Cachinnation is loud or hysterical laughter. It is when you laugh so hard that tears roll down your cheeks and your abdominal muscles ache. It is when you are laughing so hard that you can’t catch your breath.
Laughter is great exercise, so cachinnate away!
Chavish is chattering or prattling. It is the sound of a group of people who are all talking, or it is the sound of many birds who are all chirping or singing.
The chirr of the grasshopper or cicada isn’t very noticeable if only one insect is involved, but when there is a group of them all rubbing their wings together at the same time, the noise can be overwhelming.
Have you ever given a speech the audience didn’t like? Maybe you were in a play that offended the audience. The collective sound of hissing made by a disappointed audience is called exsibilation. Of course, being hissed at would be so much better than having rotten tomatoes or other foods thrown at you.
Gweek-gwak is that horrible squeaking noise that your shoes with rubber soles make when you walk across a hardwood or linoleum floor. In my opinion, this sound rates right up there with chalk scraping across a blackboard.
If you’ve ever heard the sound a manhole cover makes when run over by a car, you’ll agree that kinclunk is the perfect word for this sound.
Other neat car-related sounds would be chudduck, the sound you hear when a car runs over a pothole, and nogonition, what it sounds like when someone tries to start an engine that doesn’t want to cooperate.
Vagitus comes to us from the Latin word vagire, which means “to cry.” In Italian, vagire means “to wail.” It shouldn’t be surprising then to learn that vagitus is the first cry of a newborn child.

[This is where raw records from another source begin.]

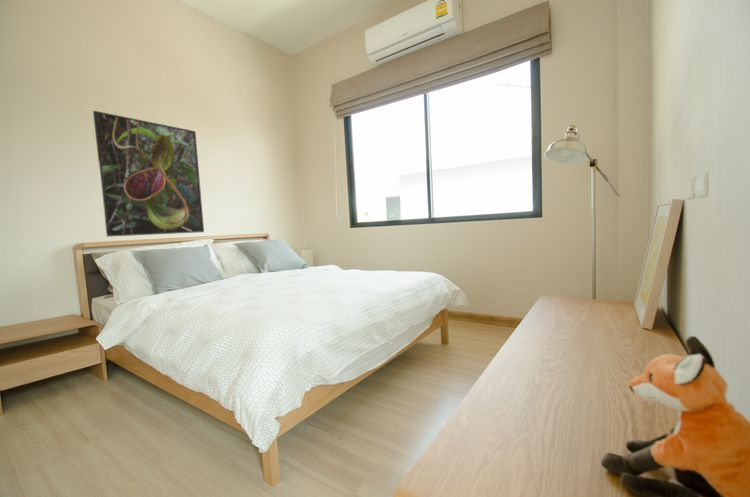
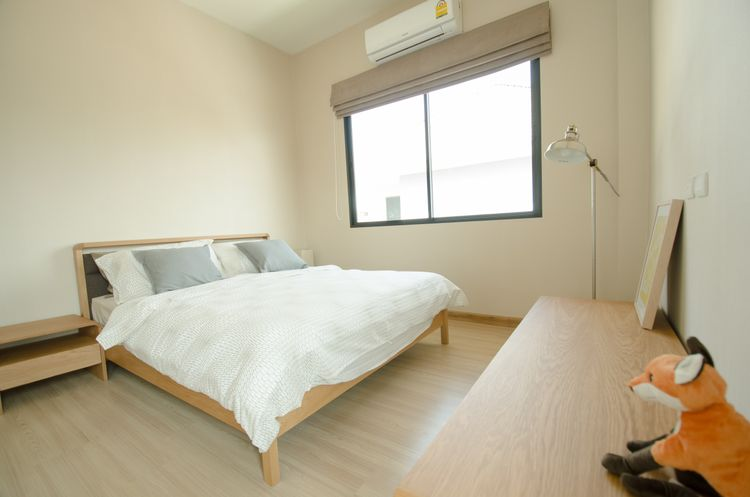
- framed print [92,110,205,238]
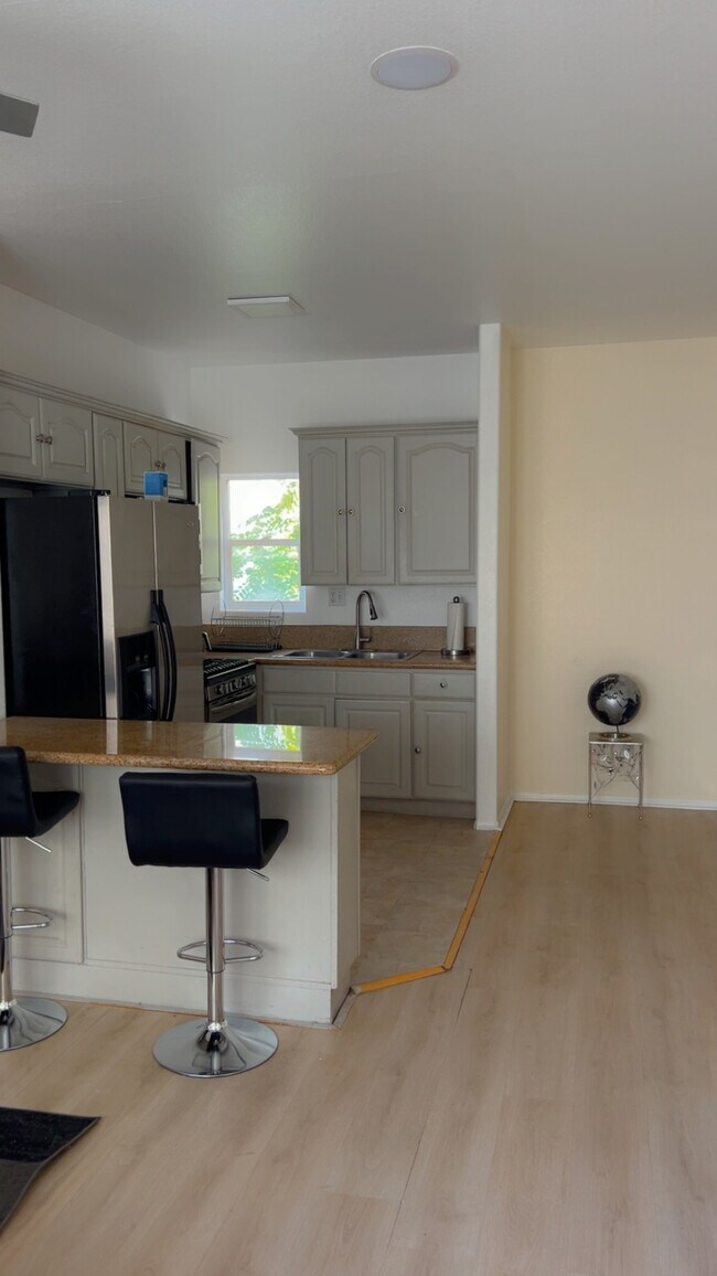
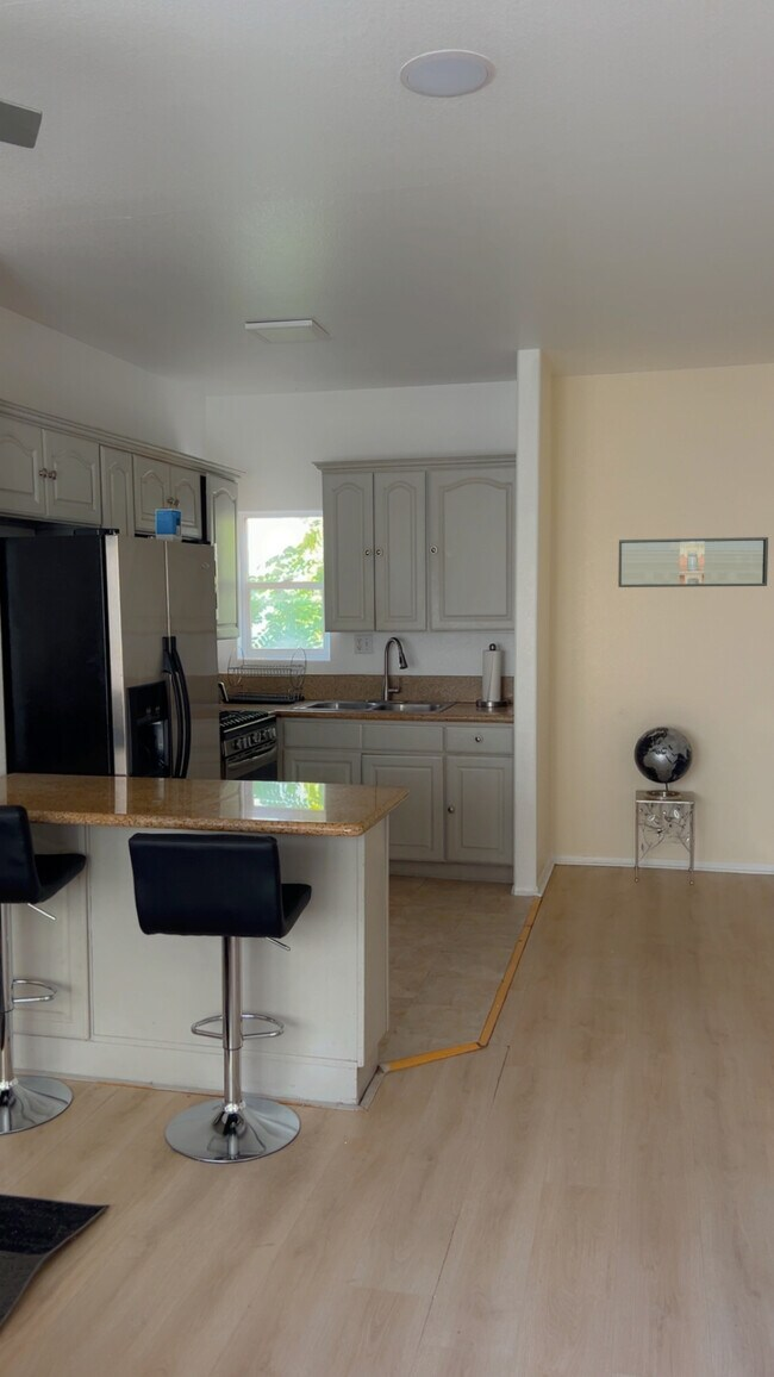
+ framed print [617,536,769,588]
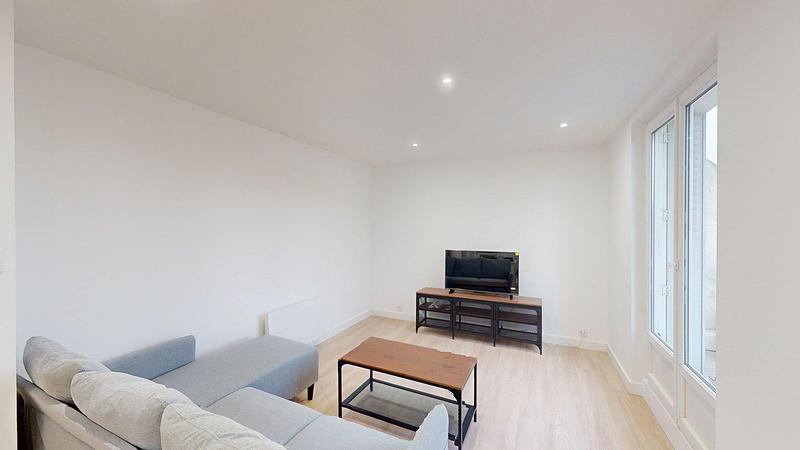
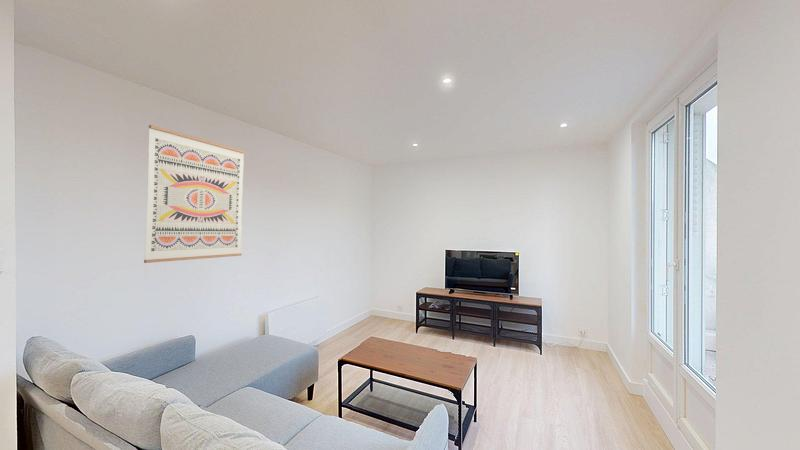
+ wall art [143,124,245,264]
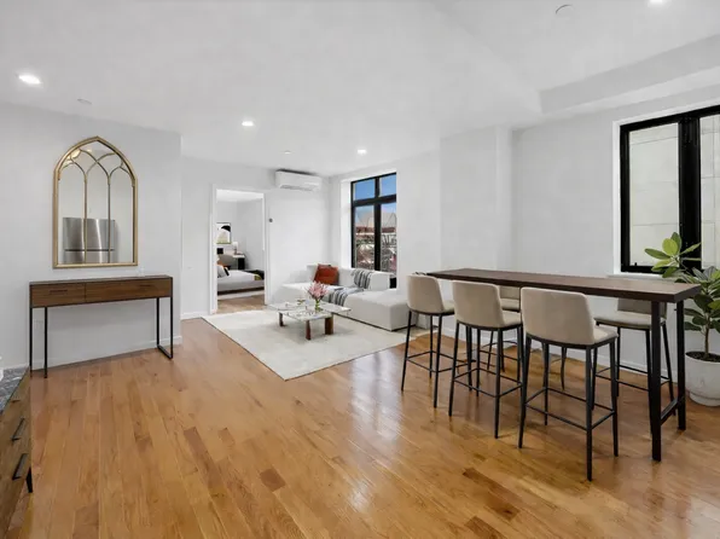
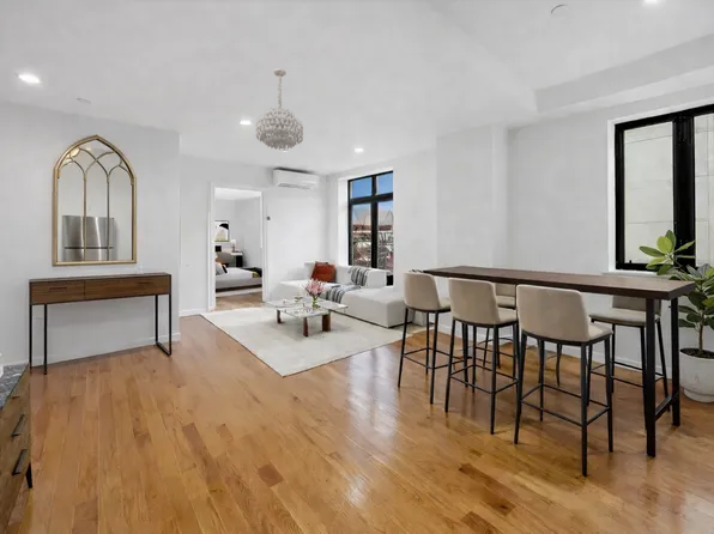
+ chandelier [255,67,304,151]
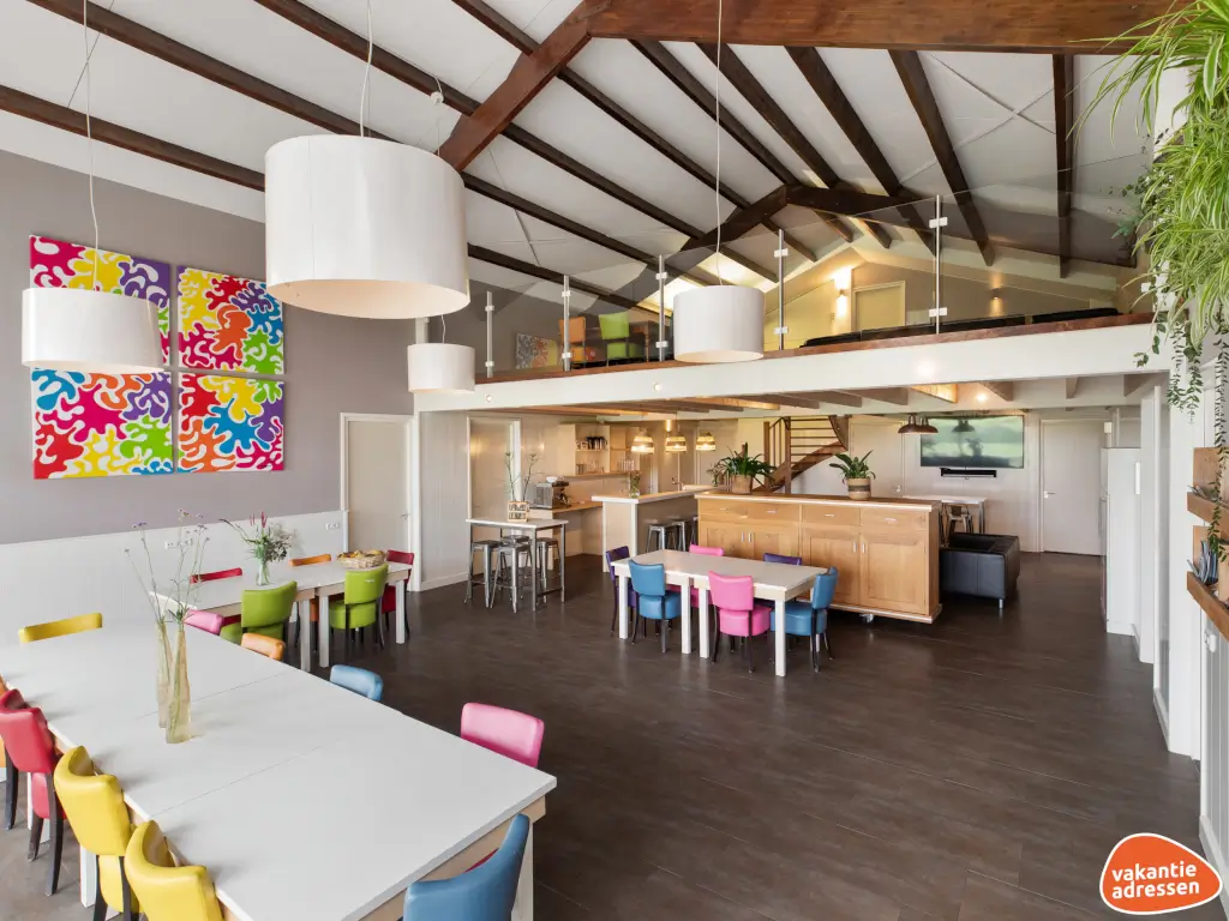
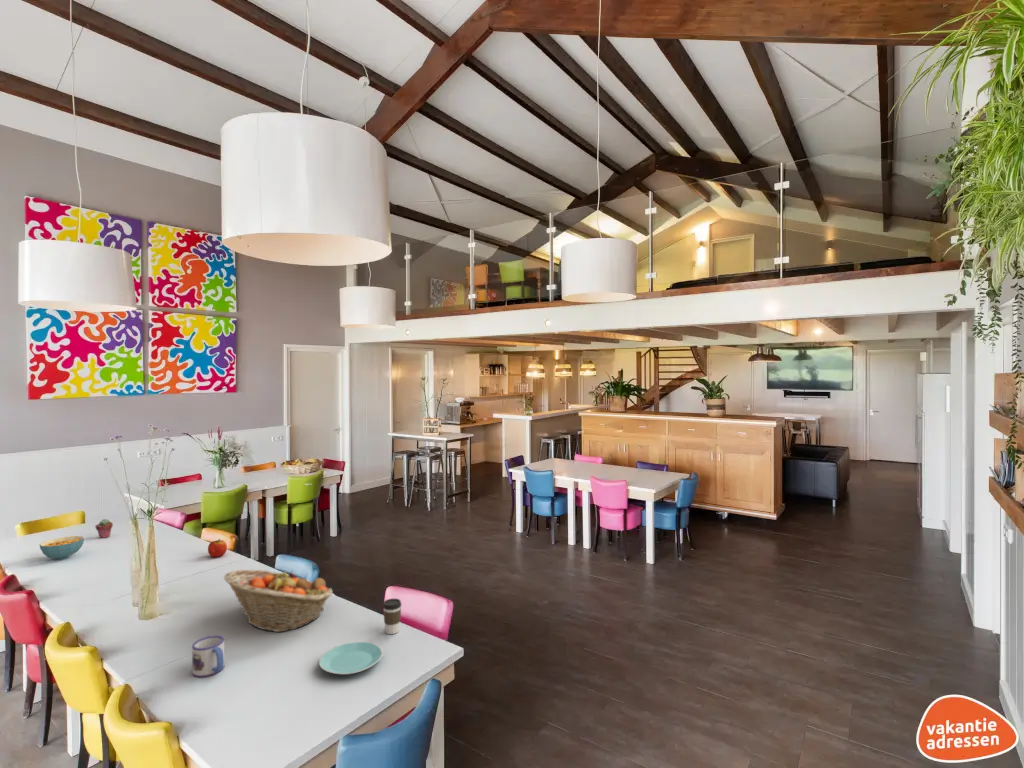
+ mug [191,634,225,678]
+ apple [207,538,228,558]
+ fruit basket [223,569,334,633]
+ potted succulent [94,518,114,539]
+ plate [318,641,384,676]
+ cereal bowl [38,535,85,560]
+ coffee cup [382,598,403,635]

Have you ever been so hungry that you’re almost sick to your stomach? And your stomach wasn’t quiet about this at all. It could have rumbled, gurgled, or growled. It’s wamble let you and anyone who was around you know just what was going on.
One morning I woke up and knew that one of my cats had a mouse trapped in the bathroom. How did I know this? I could hear the week (or weke) of the mouse. Week is the squeak of a mouse that is scared to death. This is easy to remember since “week” rhymes with “squeak.” It is also the squeal that comes from a frightened pig.
What happened to the mouse? Well, let me say that I have eight cats, so any mouse that dares to enter my home never has a chance. It was given a proper burial before my cats devoured it though.
Wheep is the metal sliding against metal sound that a sword or steel blade makes when it is being pulled out of its sheath.